Design hiring isn't about being the best designer. It's about understanding that hiring is a completely different skill set than designing.
As Lena Kul, founder of a design recruitment firm and former lead recruiter at Mural, puts it:
“Design hiring is not design. Hiring an application is a different skill set and even if you're a good designer doesn't mean that you're very good at hiring or being hired.”
 
After spending seven years in design recruitment, and now running her own firm, Lena has seen thousands of portfolios. She knows exactly why yours gets ignored.
‼ Spoiler: It's probably not your design skills.
Let's rip off the band-aid and talk about how design recruitment works, the mistakes killing your job search, so you can do differently in 2026.
 
👉 The insight in this blog traces back to a thoughtful conversation with Lena — here’s the full discussion:
Video preview
How Design Recruitment Works AMA with Lena Kul
 

How design hiring works behind closed doors

 
How design hiring works behind closed doors
How design hiring works behind closed doors

The scoping problem

The dirty secret: most companies have no idea what they're looking for. Lena explains:
“You try to scope the role. So you try to make something out of nothing where you have to put an actual human and predict how they're going to be performing.”
 
The best recruiters help hiring managers ask the right questions:
  • What are the top three competencies?
  • What are nice-to-haves versus must-haves?
  • What does success look like for this candidate?
 
This is why job descriptions feel vague and contradictory, because companies are figuring it out as they go.
 

Competencies are your real filter

Once a role is scoped, competencies become the baseline for everything:
  • The outreach you receive
  • The questions recruiters ask
  • The job description you read
  • The criteria for moving forward
 
Example: If a company needs a “zero-to-one designer with strong visual skills,” you won't move forward without that experience. Period.
 
Lena is blunt about this:
“I don't have to get to know you because I know that you don't have my primary experience that I have identified for myself as the top experience that I want to see for my candidates.”
 
This isn't personal. It's matching.

▶ [PROVIDED MATERIAL]
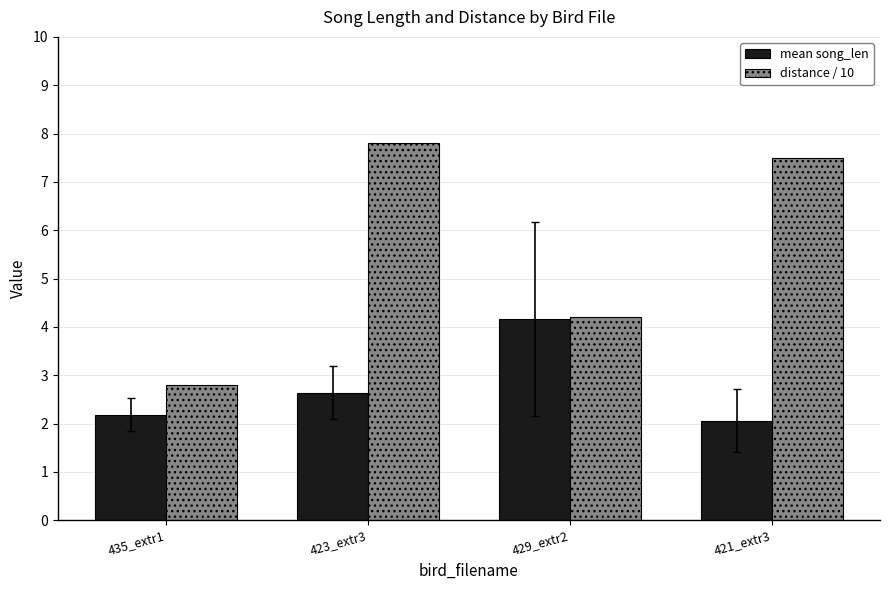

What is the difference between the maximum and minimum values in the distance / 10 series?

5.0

...

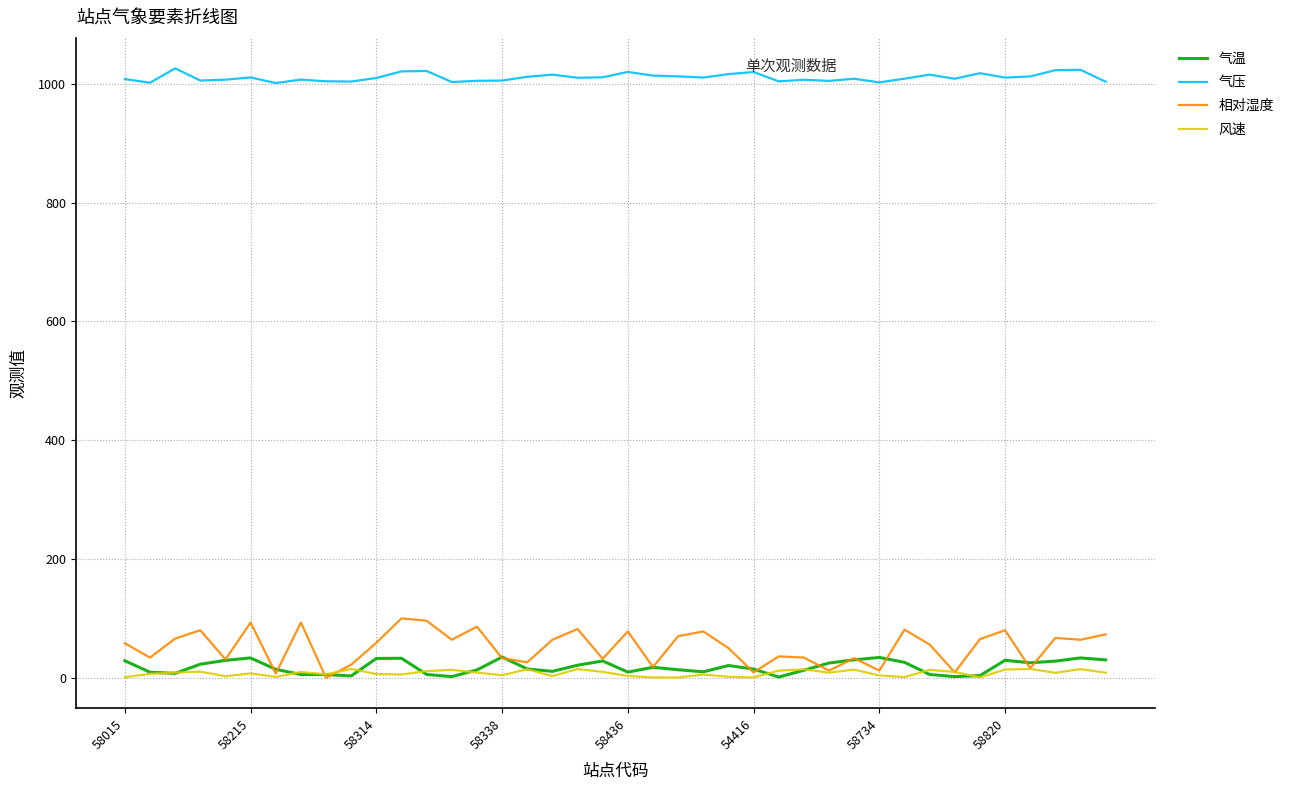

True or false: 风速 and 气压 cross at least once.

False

▶ [PROBLEM TO SOLVE] Continue the article on how design hiring works, picking up right after its closing line, "This isn't personal. It's matching."

▶ [EXERCISE OUTPUT]
 
The recruiter's job is to match what's described in the role to what's on the market. If you don't fit the competencies, you're filtered out, no matter how “passionate” or “creative” you claim to be.
 

The truth of interview processes

Lena breaks it down:
“In the best perfect world for each competency you would have a bank of questions... In the real world, it doesn't work this way.”
 
What actually happens:
  • Each interviewer has their own agenda
  • Politics play a role (yes, even in hiring)
  • Different interviewers assess different things
  • The process feels inconsistent because companies are inconsistent
 
One candidate might breeze through while another gets grilled on random topics. That's not a bug, it's a feature of working with humans.
 
👉 5 tips for nail your UX interview
 

How competencies affect junior vs. senior hiring

 
Competencies affect junior vs. senior hiring
Competencies affect junior vs. senior hiring

Junior roles: Craft is king

For junior designers, competencies are straightforward but non-negotiable:
  • Strong visual design skills
 
Be prepared for this:
“If you cannot meet those competences on the junior level, someone else will because the competition on the junior levels is very very high.” — Lena warns.
 
You don't need a full-time job to build that experience. Create pet projects. Find gaps in existing products. Test your designs with five friends. That's research. That's a real project. That's what recruiters want to see.
 

Senior roles: Complexity and scale

Senior+ roles shift focus to:
  • Product thinking
  • Strategic initiatives
  • Zero-to-one experience
  • Long-term product vision
  • Working across cross-functional teams
 
For staff roles, Lena explains the difference clearly:
“Senior designer is working within their cross functional team. Staff is working within the squad of cross functional teams, so you're managing a high level of complexity.”
 
You don't level up by claiming you “can do it.” You level up by proving you've already done it.
 
 

Competencies vs. Culture fit

 
Competencies vs. culture fit
Competencies vs. culture fit
Here's a question that comes up constantly: Does culture fit override competencies?
Short answer: both matter, but in different ways.
 
Lena's take:
“I have not seen a company hire a designer who has excellent skills and we've all seen those people, right? But bringing the wrong person on the team regardless of how big or small team is is extremely dangerous.”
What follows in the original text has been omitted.